For years the perception is that you’ve made it in communications when you’ve got the top comms gig with an MNC. This is what many junior PR’s dream of becoming- the top dog; the boss of comms. This is when you’ve made it, right?
Wrong. Many Heads of Communications feel they have the toughest job at the moment. Over the last year research from Prospect’s and Public Affairs Asia’s State of the Industry report has shown that in-house communications functions are reducing their headcount despite their company’s experiencing growth. In-house functions are having to do far more with far less resources. They are having to prove their worth to the business more so than ever before. Due to these functions restructuring and downsizing they find themselves in either a stand-alone role or with a very small team. Being hands- on, and turning their hand to anything and everything, is the new role of the Head of Comms. Yes, they still devise the communications strategy but they also now need to implement it with (maybe) help from an external consultancy if they are lucky. With the in-house teams downsizing, they are having to outsource more work to the agencies.
Don’t get me wrong, there are many communications teams out there in APAC that have resources and investment and so the Head of Communications has a meaty, challenging and rewarding role. They have a seat at the boardroom table and comms plays a key role in hitting business objectives. However, many comms experts admit that moving in-house was not what they thought.
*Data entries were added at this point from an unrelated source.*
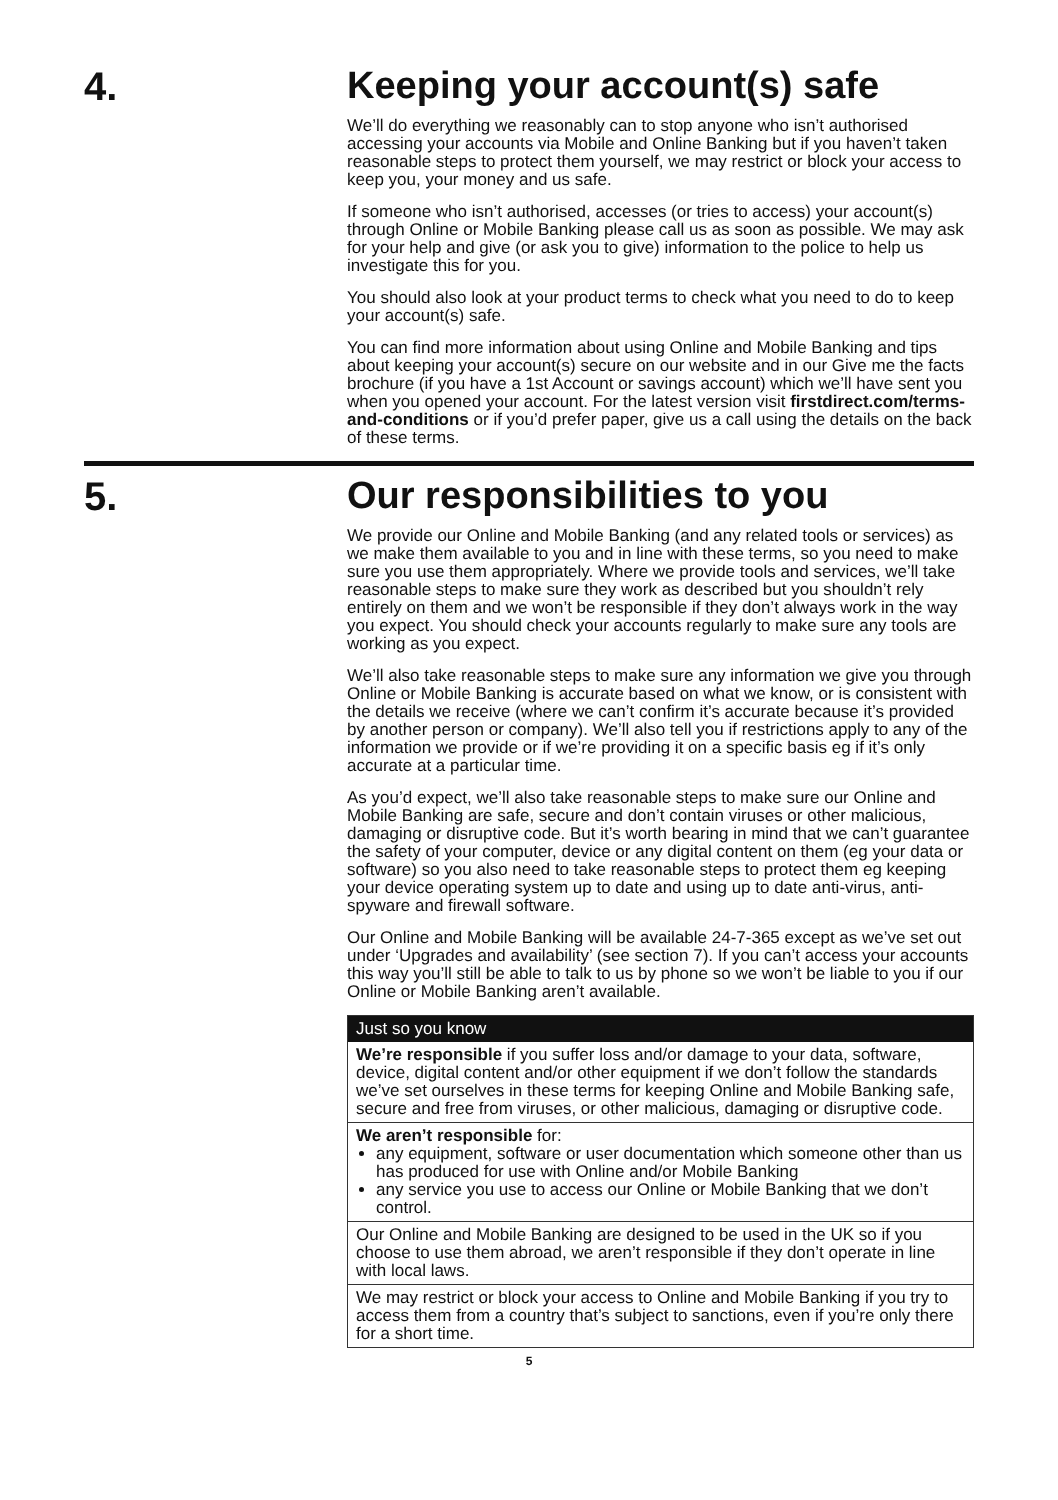4. Keeping your account(s) safe
We’ll do everything we reasonably can to stop anyone who isn’t authorised accessing your accounts via Mobile and Online Banking but if you haven’t taken reasonable steps to protect them yourself, we may restrict or block your access to keep you, your money and us safe.
If someone who isn’t authorised, accesses (or tries to access) your account(s) through Online or Mobile Banking please call us as soon as possible. We may ask for your help and give (or ask you to give) information to the police to help us investigate this for you.
You should also look at your product terms to check what you need to do to keep your account(s) safe.
You can find more information about using Online and Mobile Banking and tips about keeping your account(s) secure on our website and in our Give me the facts brochure (if you have a 1st Account or savings account) which we’ll have sent you when you opened your account. For the latest version visit firstdirect.com/terms-and-conditions or if you’d prefer paper, give us a call using the details on the back of these terms.
5. Our responsibilities to you
We provide our Online and Mobile Banking (and any related tools or services) as we make them available to you and in line with these terms, so you need to make sure you use them appropriately. Where we provide tools and services, we’ll take reasonable steps to make sure they work as described but you shouldn’t rely entirely on them and we won’t be responsible if they don’t always work in the way you expect. You should check your accounts regularly to make sure any tools are working as you expect.
We’ll also take reasonable steps to make sure any information we give you through Online or Mobile Banking is accurate based on what we know, or is consistent with the details we receive (where we can’t confirm it’s accurate because it’s provided by another person or company). We’ll also tell you if restrictions apply to any of the information we provide or if we’re providing it on a specific basis eg if it’s only accurate at a particular time.
As you’d expect, we’ll also take reasonable steps to make sure our Online and Mobile Banking are safe, secure and don’t contain viruses or other malicious, damaging or disruptive code. But it’s worth bearing in mind that we can’t guarantee the safety of your computer, device or any digital content on them (eg your data or software) so you also need to take reasonable steps to protect them eg keeping your device operating system up to date and using up to date anti-virus, anti-spyware and firewall software.
Our Online and Mobile Banking will be available 24-7-365 except as we’ve set out under ‘Upgrades and availability’ (see section 7). If you can’t access your accounts this way you’ll still be able to talk to us by phone so we won’t be liable to you if our Online or Mobile Banking aren’t available.
Just so you know
We’re responsible if you suffer loss and/or damage to your data, software, device, digital content and/or other equipment if we don’t follow the standards we’ve set ourselves in these terms for keeping Online and Mobile Banking safe, secure and free from viruses, or other malicious, damaging or disruptive code.
We aren’t responsible for:
any equipment, software or user documentation which someone other than us has produced for use with Online and/or Mobile Banking
any service you use to access our Online or Mobile Banking that we don’t control.
Our Online and Mobile Banking are designed to be used in the UK so if you choose to use them abroad, we aren’t responsible if they don’t operate in line with local laws.
We may restrict or block your access to Online and Mobile Banking if you try to access them from a country that’s subject to sanctions, even if you’re only there for a short time.
5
Shorter working hours, better pay and benefits, flexible working, job security and the chance to really make a difference are no longer guaranteed. Spending weeks on a plane, working 24/7, turning your hand to everything and constantly having to justify your role are more realistic traits of the in-house gig.
Over this year, in particular, we have noticed that agencies are now managing to retain their staff better and dissuade them from taking an in-house role. Agencies are moving into an integrated model, rather than offering just pure PR and this has enabled them to give their staff a broader, more varied role where they are learning new skills within digital, social, advertising and marketing. In addition to this breadth of disciplines agencies are keeping staff with more global transfers, flexible working options, paid sabbaticals, part- time options and fun and creative cultures.
So if you are looking for job security, a fun and varied role, surely agency life is now overtaking in-house as the more attractive option.